I know its what is in the cup that counts BUT ....

So I can make sure that I only have one variable at a time to work on, do you include your preinfusion time in the shot time? Or is the preinfusion time separate from the total shot time?

I have a preinfusion time of 5 seconds and shots have generally been about 28 - 33 seconds.

I'm dosing 19g into the standard double basket, 40g out and I tamp lighter than I used to (I would imagine its about 20lbs). I want to use the grind as my only variable, therefore if I can decide on whether preinfusion is included in the 25-30 sec shot time it would be of great help.


----------



## Xpenno (Nov 12, 2012)

ridland said:


> I know its what is in the cup that counts BUT ....
> 
> So I can make sure that I only have one variable at a time to work on, do you include your preinfusion time in the shot time? Or is the preinfusion time separate from the total shot time?
> 
> ...


Included in the shot time.


----------



## Dallah (Jan 31, 2015)

Thanks Spence


----------



## garydyke1 (Mar 9, 2011)

+1

Preinfusion is still brewing , i.e. hot water in contact with the coffee - extraction has begun


----------



## Dallah (Jan 31, 2015)

Can't remember where I saw or read it but someone said the opposite. I think it was in conjunction with using a L1.

As both Spence and Gary have spoken, that is what I will go with.

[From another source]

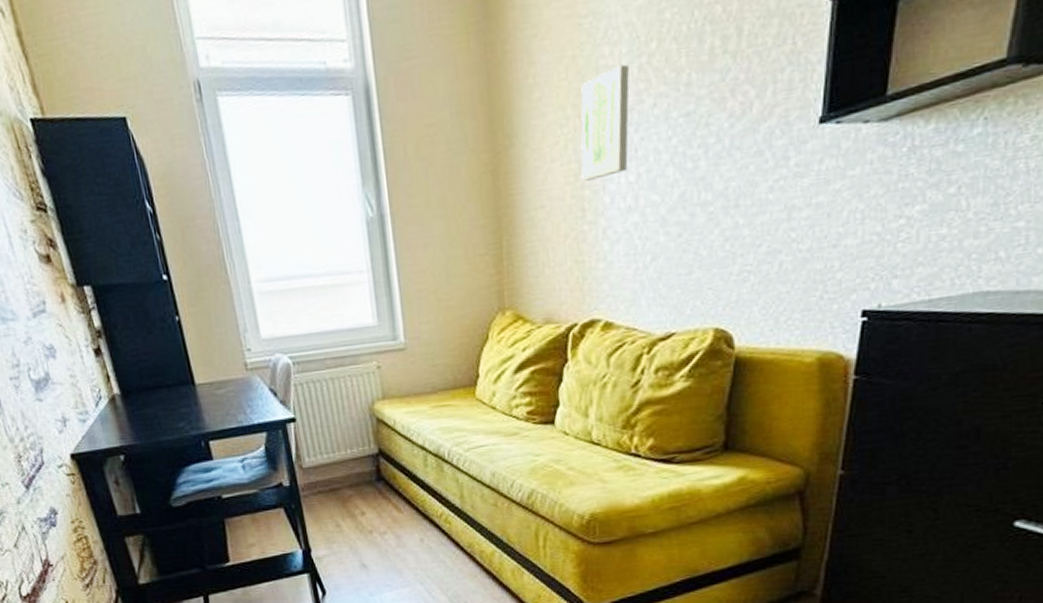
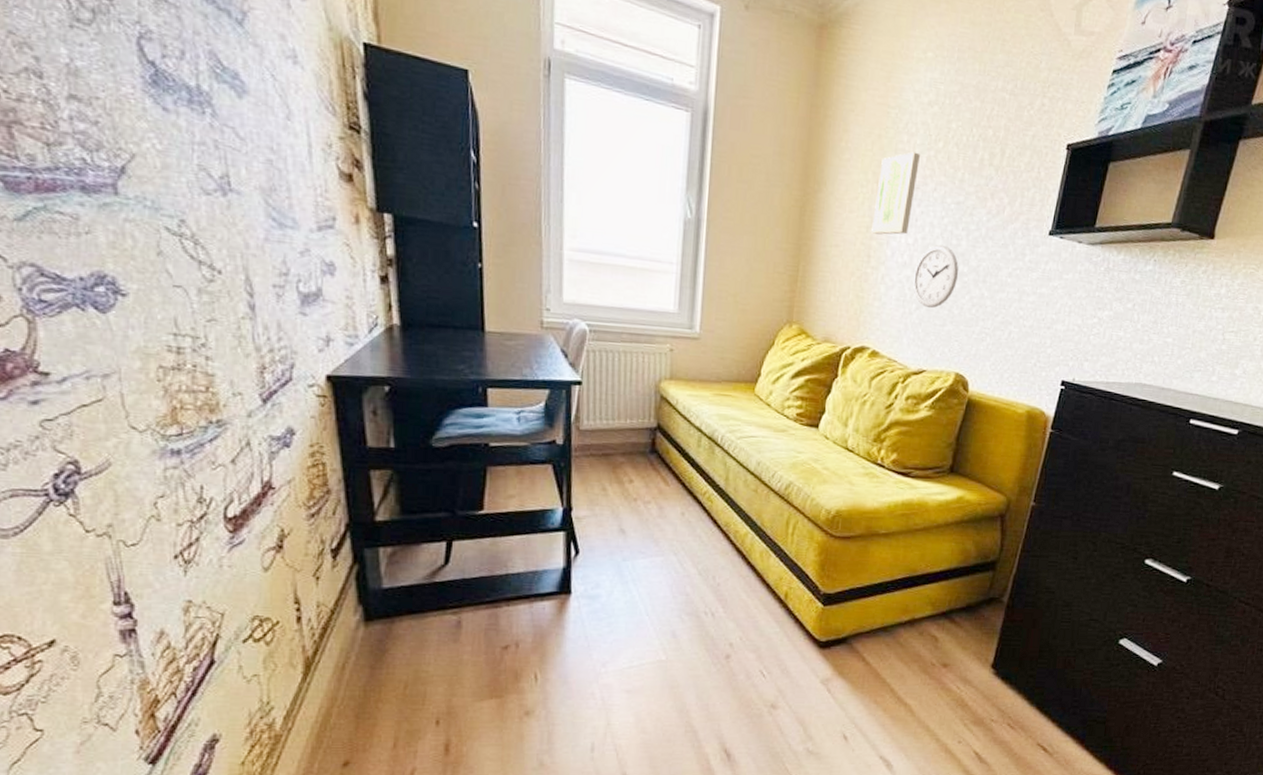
wall clock: none [642,172,700,257] -> present [912,244,959,309]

Thanks for your help guys, always appreciated.


----------



## The Systemic Kid (Nov 23, 2012)

Just to add to the confusion - have heard, for LIs, you halve the preinfusing time and add to the time from when lever is released.


----------



## Sami (Apr 18, 2013)

According to Reiss (just checked this over on the Londonium forum) preinfusion is NOT included in the total shot time for an LI; presumably to do with the way temperature and pressure drop as the shot progresses.


----------



## Mrboots2u (May 10, 2013)

It doesn't matter as long as YOU count it the same way each time


----------